[<prev] [next>] [<thread-prev] [thread-next>] [day] [month] [year] [list]
Message-ID: <86802c440904081659l1ec30838l99fcb9c693363d00@mail.gmail.com>
Date: Wed, 8 Apr 2009 16:59:35 -0700
From: Yinghai Lu <yhlu.kernel@...il.com>
To: Gary Hade <garyhade@...ibm.com>
Cc: mingo@...e.hu, mingo@...hat.com, tglx@...utronix.de, hpa@...or.com,
x86@...nel.org, linux-kernel@...r.kernel.org, lcm@...ibm.com
Subject: Re: [PATCH 2/3] [BUGFIX] x86/x86_64: fix CPU offlining triggered
inactive device IRQ interrruption
On Wed, Apr 8, 2009 at 4:58 PM, Yinghai Lu <yhlu.kernel@...il.com> wrote:
> On Wed, Apr 8, 2009 at 4:37 PM, Gary Hade <garyhade@...ibm.com> wrote:
>> On Wed, Apr 08, 2009 at 03:30:15PM -0700, Yinghai Lu wrote:
>>> On Wed, Apr 8, 2009 at 2:07 PM, Gary Hade <garyhade@...ibm.com> wrote:
>>> > Impact: Eliminates a race that can leave the system in an
>>> > unusable state
>>> >
>>> > During rapid offlining of multiple CPUs there is a chance
>>> > that an IRQ affinity move destination CPU will be offlined
>>> > before the IRQ affinity move initiated during the offlining
>>> > of a previous CPU completes. This can happen when the device
>>> > is not very active and thus fails to generate the IRQ that is
>>> > needed to complete the IRQ affinity move before the move
>>> > destination CPU is offlined. When this happens there is an
>>> > -EBUSY return from __assign_irq_vector() during the offlining
>>> > of the IRQ move destination CPU which prevents initiation of
>>> > a new IRQ affinity move operation to an online CPU. This
>>> > leaves the IRQ affinity set to an offlined CPU.
>>> >
>>> > I have been able to reproduce the problem on some of our
>>> > systems using the following script. When the system is idle
>>> > the problem often reproduces during the first CPU offlining
>>> > sequence.
>>> >
>>> > #!/bin/sh
>>> >
>>> > SYS_CPU_DIR=/sys/devices/system/cpu
>>> > VICTIM_IRQ=25
>>> > IRQ_MASK=f0
>>> >
>>> > iteration=0
>>> > while true; do
>>> > echo $iteration
>>> > echo $IRQ_MASK > /proc/irq/$VICTIM_IRQ/smp_affinity
>>> > for cpudir in $SYS_CPU_DIR/cpu[1-9] $SYS_CPU_DIR/cpu??; do
>>> > echo 0 > $cpudir/online
>>> > done
>>> > for cpudir in $SYS_CPU_DIR/cpu[1-9] $SYS_CPU_DIR/cpu??; do
>>> > echo 1 > $cpudir/online
>>> > done
>>> > iteration=`expr $iteration + 1`
>>> > done
>>> >
>>> > The proposed fix takes advantage of the fact that when all
>>> > CPUs in the old domain are offline there is nothing to be done
>>> > by send_cleanup_vector() during the affinity move completion.

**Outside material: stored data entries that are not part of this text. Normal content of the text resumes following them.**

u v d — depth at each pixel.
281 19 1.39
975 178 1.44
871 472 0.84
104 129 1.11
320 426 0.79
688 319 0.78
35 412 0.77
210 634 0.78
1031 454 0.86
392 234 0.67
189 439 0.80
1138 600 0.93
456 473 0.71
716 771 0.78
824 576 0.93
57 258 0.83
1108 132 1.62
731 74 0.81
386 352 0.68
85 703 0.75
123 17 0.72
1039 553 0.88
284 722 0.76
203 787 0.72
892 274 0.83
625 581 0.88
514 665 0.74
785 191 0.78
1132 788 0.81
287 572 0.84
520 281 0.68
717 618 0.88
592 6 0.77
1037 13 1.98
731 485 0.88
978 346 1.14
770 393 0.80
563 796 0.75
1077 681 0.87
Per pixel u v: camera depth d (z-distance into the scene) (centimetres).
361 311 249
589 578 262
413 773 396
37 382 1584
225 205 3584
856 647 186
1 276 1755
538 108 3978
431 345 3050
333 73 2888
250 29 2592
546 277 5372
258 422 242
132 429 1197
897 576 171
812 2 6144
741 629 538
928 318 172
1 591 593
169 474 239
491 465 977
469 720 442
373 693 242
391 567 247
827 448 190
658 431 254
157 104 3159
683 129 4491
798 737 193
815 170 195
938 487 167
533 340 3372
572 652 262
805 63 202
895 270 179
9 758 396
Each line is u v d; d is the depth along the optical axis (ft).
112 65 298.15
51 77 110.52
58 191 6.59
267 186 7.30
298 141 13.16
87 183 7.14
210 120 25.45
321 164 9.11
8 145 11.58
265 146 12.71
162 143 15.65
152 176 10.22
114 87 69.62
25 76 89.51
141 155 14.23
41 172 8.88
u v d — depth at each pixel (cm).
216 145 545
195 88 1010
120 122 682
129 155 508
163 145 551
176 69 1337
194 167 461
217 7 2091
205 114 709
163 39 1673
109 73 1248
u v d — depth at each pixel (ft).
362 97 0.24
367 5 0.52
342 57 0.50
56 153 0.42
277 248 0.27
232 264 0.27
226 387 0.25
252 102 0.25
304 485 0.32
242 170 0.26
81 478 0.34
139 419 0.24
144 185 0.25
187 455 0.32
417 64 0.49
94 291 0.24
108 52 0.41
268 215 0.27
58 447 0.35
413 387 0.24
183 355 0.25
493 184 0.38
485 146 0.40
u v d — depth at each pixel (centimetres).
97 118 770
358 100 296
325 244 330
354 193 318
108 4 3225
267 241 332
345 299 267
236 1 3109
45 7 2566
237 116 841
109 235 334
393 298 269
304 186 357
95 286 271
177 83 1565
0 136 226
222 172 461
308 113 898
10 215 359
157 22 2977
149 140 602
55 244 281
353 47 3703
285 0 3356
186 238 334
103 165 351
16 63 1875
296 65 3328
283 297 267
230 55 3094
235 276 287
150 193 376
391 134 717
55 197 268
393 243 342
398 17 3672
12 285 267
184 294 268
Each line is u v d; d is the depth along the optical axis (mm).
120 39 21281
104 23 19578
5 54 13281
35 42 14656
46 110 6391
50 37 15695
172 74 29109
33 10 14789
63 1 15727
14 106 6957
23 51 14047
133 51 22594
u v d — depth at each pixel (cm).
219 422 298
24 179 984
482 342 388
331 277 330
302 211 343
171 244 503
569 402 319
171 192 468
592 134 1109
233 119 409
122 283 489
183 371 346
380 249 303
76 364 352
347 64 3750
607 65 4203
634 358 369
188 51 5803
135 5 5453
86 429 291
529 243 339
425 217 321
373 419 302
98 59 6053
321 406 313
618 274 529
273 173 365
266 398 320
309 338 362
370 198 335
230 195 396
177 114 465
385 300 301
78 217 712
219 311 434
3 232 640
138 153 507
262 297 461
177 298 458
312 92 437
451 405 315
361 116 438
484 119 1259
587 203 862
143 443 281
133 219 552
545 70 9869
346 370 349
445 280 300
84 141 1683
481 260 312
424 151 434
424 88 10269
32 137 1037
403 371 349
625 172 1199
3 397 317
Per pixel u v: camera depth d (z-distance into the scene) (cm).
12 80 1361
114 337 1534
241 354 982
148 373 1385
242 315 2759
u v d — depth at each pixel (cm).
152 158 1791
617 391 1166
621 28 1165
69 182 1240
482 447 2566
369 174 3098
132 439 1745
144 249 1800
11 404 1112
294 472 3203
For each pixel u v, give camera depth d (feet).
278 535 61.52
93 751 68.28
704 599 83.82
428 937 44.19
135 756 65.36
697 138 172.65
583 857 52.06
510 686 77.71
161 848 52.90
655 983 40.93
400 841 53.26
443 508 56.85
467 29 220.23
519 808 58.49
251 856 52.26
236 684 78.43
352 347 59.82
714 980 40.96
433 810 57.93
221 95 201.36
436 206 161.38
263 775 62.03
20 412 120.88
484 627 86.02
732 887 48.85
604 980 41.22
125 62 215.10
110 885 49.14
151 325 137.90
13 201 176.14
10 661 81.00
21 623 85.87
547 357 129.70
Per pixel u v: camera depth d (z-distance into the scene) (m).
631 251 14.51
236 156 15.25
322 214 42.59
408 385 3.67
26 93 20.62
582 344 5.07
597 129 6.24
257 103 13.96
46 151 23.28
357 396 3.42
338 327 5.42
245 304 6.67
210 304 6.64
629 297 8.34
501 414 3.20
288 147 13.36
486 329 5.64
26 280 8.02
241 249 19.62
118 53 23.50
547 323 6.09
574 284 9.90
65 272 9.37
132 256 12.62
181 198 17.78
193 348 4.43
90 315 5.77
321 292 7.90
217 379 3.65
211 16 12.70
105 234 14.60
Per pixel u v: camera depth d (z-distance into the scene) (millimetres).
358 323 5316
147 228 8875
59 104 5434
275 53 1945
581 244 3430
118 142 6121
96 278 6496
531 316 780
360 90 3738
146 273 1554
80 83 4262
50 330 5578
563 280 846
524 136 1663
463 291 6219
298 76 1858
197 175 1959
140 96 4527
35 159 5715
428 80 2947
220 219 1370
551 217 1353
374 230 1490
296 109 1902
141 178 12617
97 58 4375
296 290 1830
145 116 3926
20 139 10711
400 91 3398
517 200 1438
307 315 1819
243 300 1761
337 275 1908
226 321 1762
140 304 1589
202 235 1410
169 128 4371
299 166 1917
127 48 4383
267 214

>>> > So, we simply avoid setting cfg->move_in_progress preventing
>>> > the above mentioned -EBUSY return from __assign_irq_vector().
>>> > This allows initiation of a new IRQ affinity move to a CPU
>>> > that is not going offline.
>>> >
>>> > Signed-off-by: Gary Hade <garyhade@...ibm.com>
>>> >
>>> > ---
>>> > arch/x86/kernel/apic/io_apic.c | 11 ++++++++---
>>> > 1 file changed, 8 insertions(+), 3 deletions(-)
>>> >
>>> > Index: linux-2.6.30-rc1/arch/x86/kernel/apic/io_apic.c
>>> > ===================================================================
>>> > --- linux-2.6.30-rc1.orig/arch/x86/kernel/apic/io_apic.c 2009-04-08 09:23:00.000000000 -0700
>>> > +++ linux-2.6.30-rc1/arch/x86/kernel/apic/io_apic.c 2009-04-08 09:23:16.000000000 -0700
>>> > @@ -363,7 +363,8 @@ set_extra_move_desc(struct irq_desc *des
>>> > struct irq_cfg *cfg = desc->chip_data;
>>> >
>>> > if (!cfg->move_in_progress) {
>>> > - /* it means that domain is not changed */
>>> > + /* it means that domain has not changed or all CPUs
>>> > + * in old domain are offline */
>>> > if (!cpumask_intersects(desc->affinity, mask))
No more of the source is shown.